Now there's an argument for taxing the rich at a higher rate.
And, finally, we learn from Smith that just as Wall Street may have siphoned our best and brightest away from that which is "most useful to the publick," so did the liberal reward of clergy tend to siphon the best minds away from European higher education and into the Church.
In countries where church benefices are the greater part of them very moderate, a chair in a university is generally a better establishment than a church benefice. The universities have, in this case, the picking and choosing of their members from all the churchmen of the country, who, in every country, constitute by far the most numerous class of men of letters. Where church benefices, on the contrary, are many of them very considerable, the church naturally draws from the universities the greater part of their eminent men of letters, who generally find some patron who does himself honour by procuring them church preferment. In the former situation we are likely to find the universities filled with the most eminent men of letters that are to be found in the country. In the latter we are likely to find few eminent men among them, and those few among the youngest members of the society, who are likely, too, to be drained away from it before they can have acquired experience and knowledge enough to be of much use to it.
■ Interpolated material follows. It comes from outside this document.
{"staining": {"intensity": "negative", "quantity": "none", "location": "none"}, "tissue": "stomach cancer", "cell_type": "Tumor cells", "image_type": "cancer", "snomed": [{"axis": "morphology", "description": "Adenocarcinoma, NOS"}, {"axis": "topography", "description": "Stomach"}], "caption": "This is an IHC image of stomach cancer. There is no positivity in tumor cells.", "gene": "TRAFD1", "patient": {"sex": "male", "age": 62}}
Like the authors of the US Constitution, Smith viewed established and especially state-established religions as politically dangerous, a source of concentrated wealth and political power.
Ironically, it appears that economics, or at least the dominant "pain caucus" part of economics that forms the substrate of current finance and economic policy, is more like religion than science in some respects.
A superstitious belief in penance, mortification, and austerity.
A priestly language understood by only a few.
"The grossest delusions of superstition... supported in such a manner by the private interests of so great a number of people as put them out of all danger from any assault of human reason."
A distorted labor market that has siphoned human capital and human capacity away from where it would have served the public, the economy, and the country better.
I have to think that Adam Smith would have viewed Wall Street and the misallocated wealth and political power with which it is endowed in much the same way that he viewed religion wedded to political power:
the most formidable combination that ever was formed against the authority and security of civil government, as well as against the liberty, reason, and happiness of mankind, which can flourish only where civil government is able to protect them.
I wonder how the "father of economics" would feel about misguided economic thought providing the liturgy for a religion of pointless pain and economists (not all, but some) serving as the high priests of that "religion?"